Em meados de 1996, Benjamin Netanyahu tentou obstruir a transição para o Estado palestino delineada no acordo OLP-Israel. Em 1988, o presidente americano Bill Clinton interveio, arranjando um encontro com os dois líderes. O resultado desse encontro, o "Memorandum de Wye River", detalhava os passos a serem tomados pelo governo israelense e pela OLP para completar o processo de paz. Em julho de 2000, Arafat continuou as negociaçoes com o sucessor de Netanyahu, Ehud Barak.

Durante a década de 90, outros grupos iniciam a luta armada contra Israel, entre eles o Hamas e a Jirad Islâmica, ambos fundamentalistas, passando a concorrer com a Fatah e nem sempre se submetendo à autoridade do líder palestino.
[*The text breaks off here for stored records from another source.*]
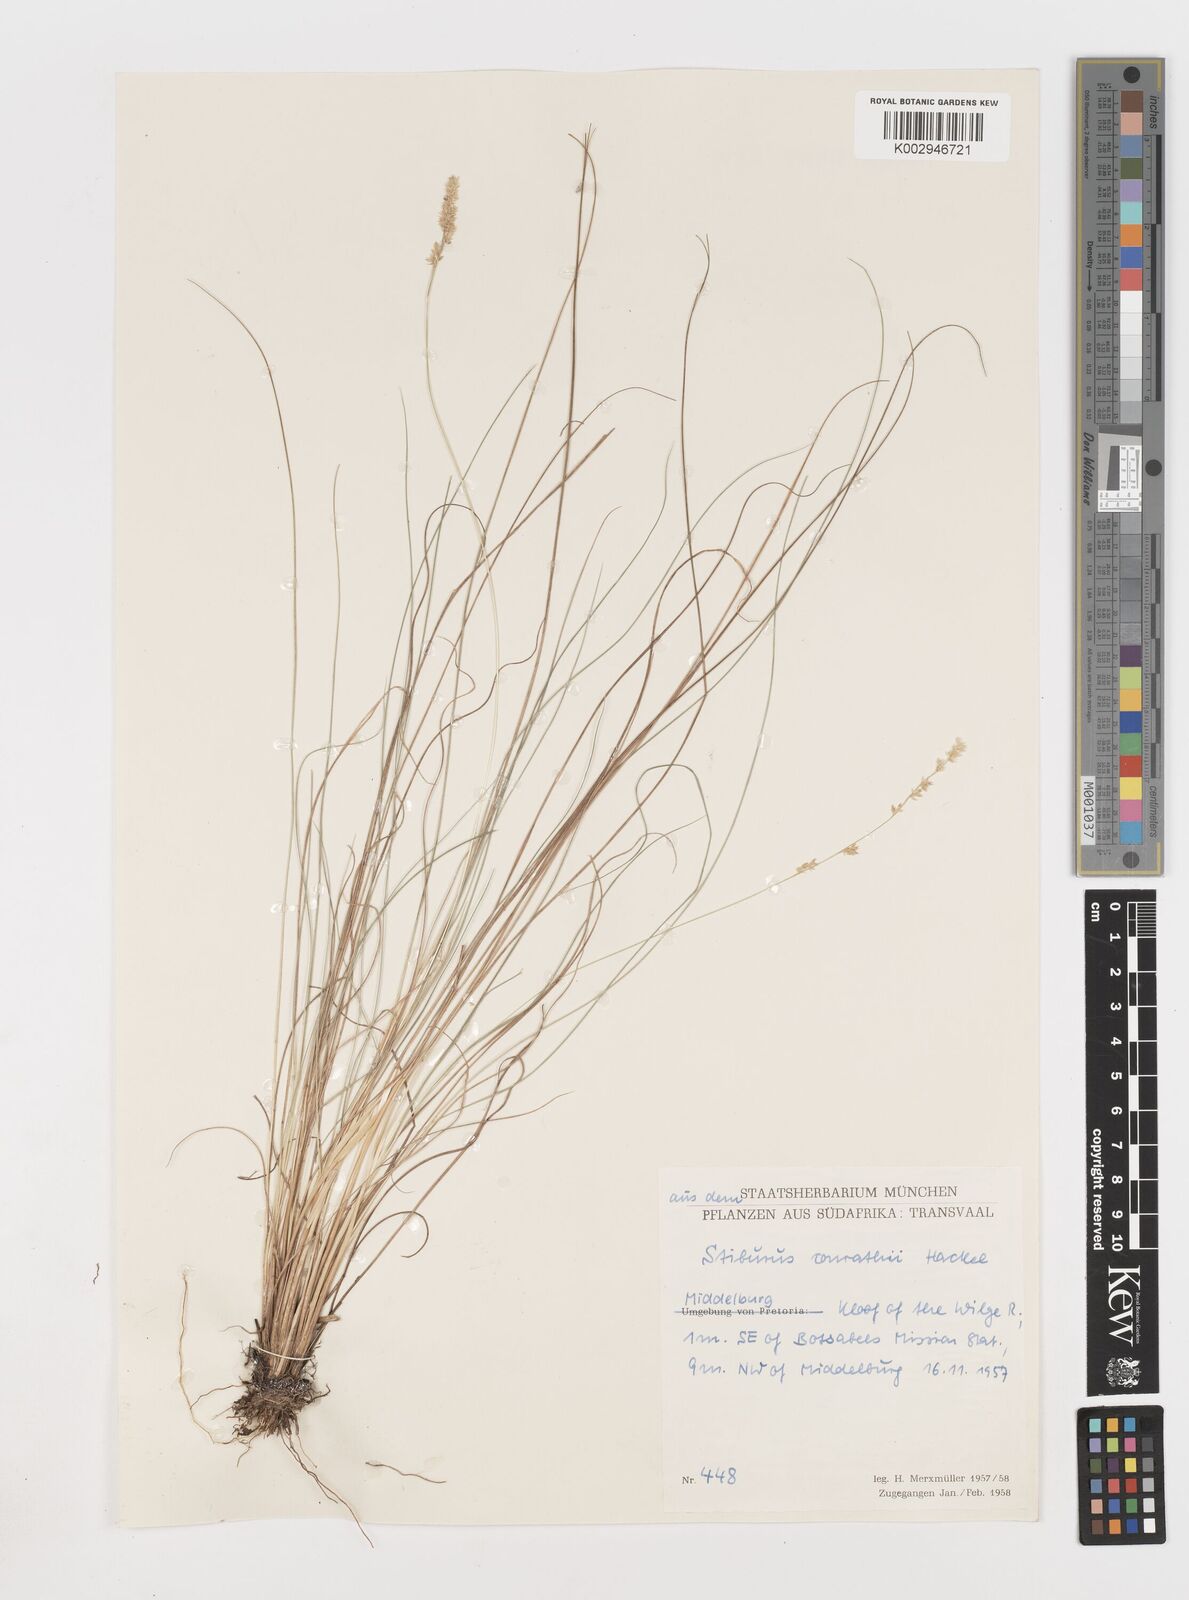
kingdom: Plantae
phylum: Tracheophyta
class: Liliopsida
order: Poales
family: Poaceae
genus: Stiburus
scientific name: Stiburus conrathii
Do lado de Israel, Ariel Sharon, inimigo de Arafat desde a invasão do Líbano, quando comandava as Forças Armadas israelenses, assume o governo decidido a acabar com a resistência palestina.
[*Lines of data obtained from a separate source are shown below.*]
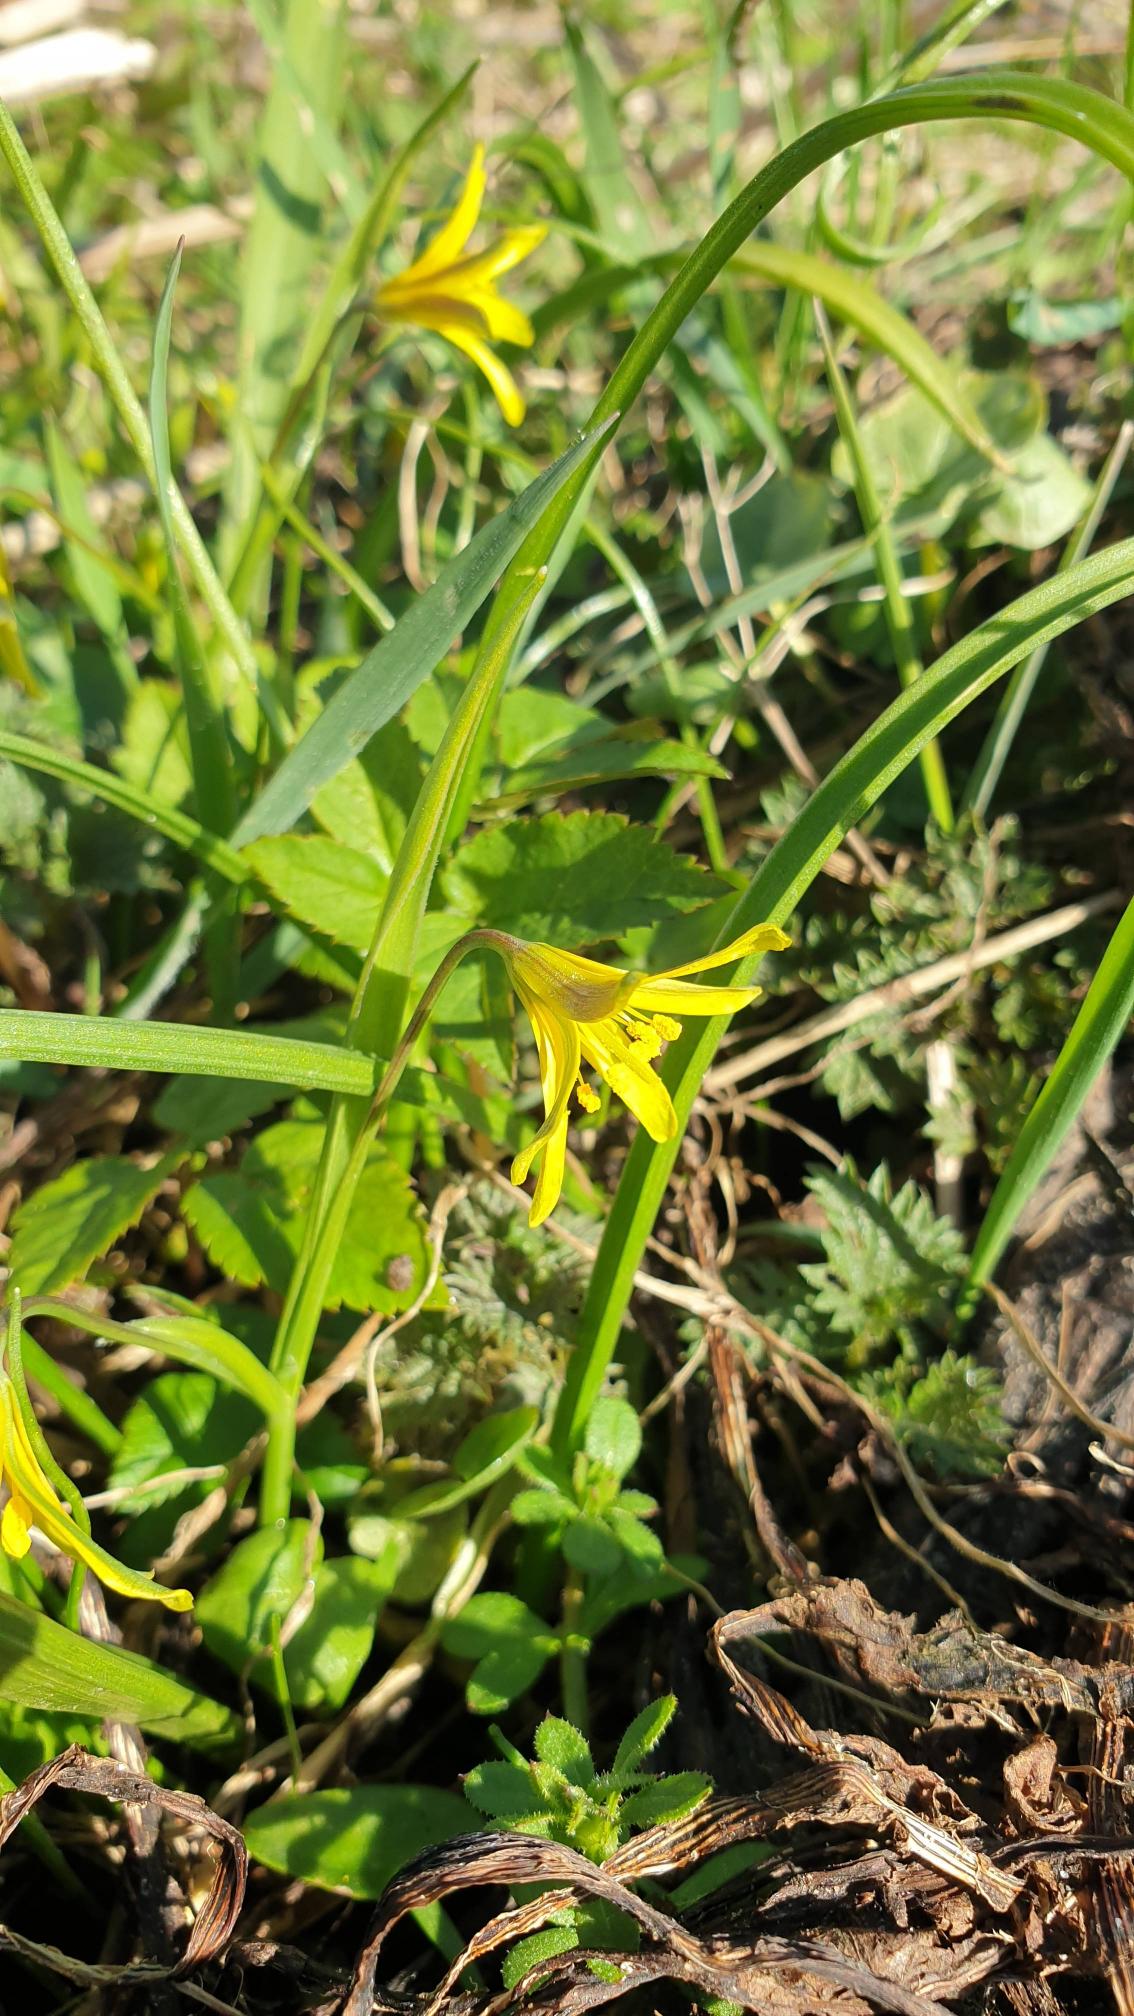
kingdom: Plantae
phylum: Tracheophyta
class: Liliopsida
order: Liliales
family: Liliaceae
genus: Gagea
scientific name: Gagea lutea
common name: Almindelig guldstjerne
Em março de 2002, a Liga Árabe fez a proposta de reconhecer Israel em troca da retirada de todos os territórios capturados na Guerra dos Seis Dias e o reconhecimento da soberania da Autoridade Palestina de Arafat. Divididos, membros do governo israelense apoiaram a idéia vendo nela o histórico reconhecimento de Israel pelos Estados Árabes.

Críticos da proposta, entre eles Ariel Sharon, afirmaram que ela constituiria um perigo para a segurança de Israel, não assegurando o fim dos confrontos. Na seqüência de violentos e constantes enfrentamentos entre o exército de Israel e grupos palestinos, Sharon declara Arafat inimigo de Israel e determina o bombardeio da cidade de Ramallah, confinando o líder palestino nas ruínas do que sobrou do prédio da Autoridade Palestina.

Em 2002, George Bush e Ariel Sharon, numa tentativa de enfraquecer a liderança política de Arafat, articulam sua substituição por Mahmoud Abbas, membro do parlamento palestino. Mas devido ao grande apoio e prestígio internacionais e com medo de transformá-lo num mártir da causa palestina, Israel é obrigado a aceitar a sobrevivência de Arafat.

Cercado por tropas israelenses, recluso nas ruínas, vivendo em péssimas condições de higiene, ele é acometido por uma grastroenterite em outubro de 2003. Decorrido um ano, o líder palestino resistiu à doença em seu exílio, dentro de seu país, sem nunca se entregar até que, em 27 de outubro passado, médicos palestinos das Forças Armadas diagnosticaram uma nova e fatal gastroenterite, transferindo-o para um hospital.